**Exercise aim:**
Set down the material exactly as given, please, from its first line through the line that includes "гармонично вписываются в".

**Task input:**
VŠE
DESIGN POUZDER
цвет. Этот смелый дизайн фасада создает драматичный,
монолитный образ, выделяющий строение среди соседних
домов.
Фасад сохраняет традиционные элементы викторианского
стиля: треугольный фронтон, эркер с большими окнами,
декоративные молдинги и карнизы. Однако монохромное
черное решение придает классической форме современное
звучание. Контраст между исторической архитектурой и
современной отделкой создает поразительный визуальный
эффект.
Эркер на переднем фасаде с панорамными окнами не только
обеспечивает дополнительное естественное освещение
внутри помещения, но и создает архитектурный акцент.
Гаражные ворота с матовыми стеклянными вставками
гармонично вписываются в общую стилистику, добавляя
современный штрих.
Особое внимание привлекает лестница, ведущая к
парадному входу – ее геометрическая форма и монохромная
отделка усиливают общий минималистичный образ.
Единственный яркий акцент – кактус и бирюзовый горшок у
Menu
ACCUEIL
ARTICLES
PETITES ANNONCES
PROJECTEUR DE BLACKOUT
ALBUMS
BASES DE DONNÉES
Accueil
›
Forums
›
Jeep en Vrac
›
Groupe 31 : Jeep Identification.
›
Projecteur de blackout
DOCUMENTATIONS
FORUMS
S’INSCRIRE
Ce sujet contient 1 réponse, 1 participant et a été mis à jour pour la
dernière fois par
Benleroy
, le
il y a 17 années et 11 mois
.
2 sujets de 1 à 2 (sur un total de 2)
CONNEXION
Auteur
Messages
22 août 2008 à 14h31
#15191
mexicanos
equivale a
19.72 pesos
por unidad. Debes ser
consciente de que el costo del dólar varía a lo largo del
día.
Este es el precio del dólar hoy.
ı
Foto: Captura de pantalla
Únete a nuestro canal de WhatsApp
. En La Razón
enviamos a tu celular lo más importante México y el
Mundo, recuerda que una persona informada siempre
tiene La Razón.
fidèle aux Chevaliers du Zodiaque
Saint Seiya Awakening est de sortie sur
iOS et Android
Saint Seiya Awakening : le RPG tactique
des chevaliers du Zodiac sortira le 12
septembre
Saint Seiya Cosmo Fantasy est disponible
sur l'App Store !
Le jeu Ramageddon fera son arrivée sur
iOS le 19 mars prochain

**Answer to this problem:**
VŠE
DESIGN POUZDER
цвет. Этот смелый дизайн фасада создает драматичный,
монолитный образ, выделяющий строение среди соседних
домов.
Фасад сохраняет традиционные элементы викторианского
стиля: треугольный фронтон, эркер с большими окнами,
декоративные молдинги и карнизы. Однако монохромное
черное решение придает классической форме современное
звучание. Контраст между исторической архитектурой и
современной отделкой создает поразительный визуальный
эффект.
Эркер на переднем фасаде с панорамными окнами не только
обеспечивает дополнительное естественное освещение
внутри помещения, но и создает архитектурный акцент.
Гаражные ворота с матовыми стеклянными вставками
гармонично вписываются в общую стилистику, добавляя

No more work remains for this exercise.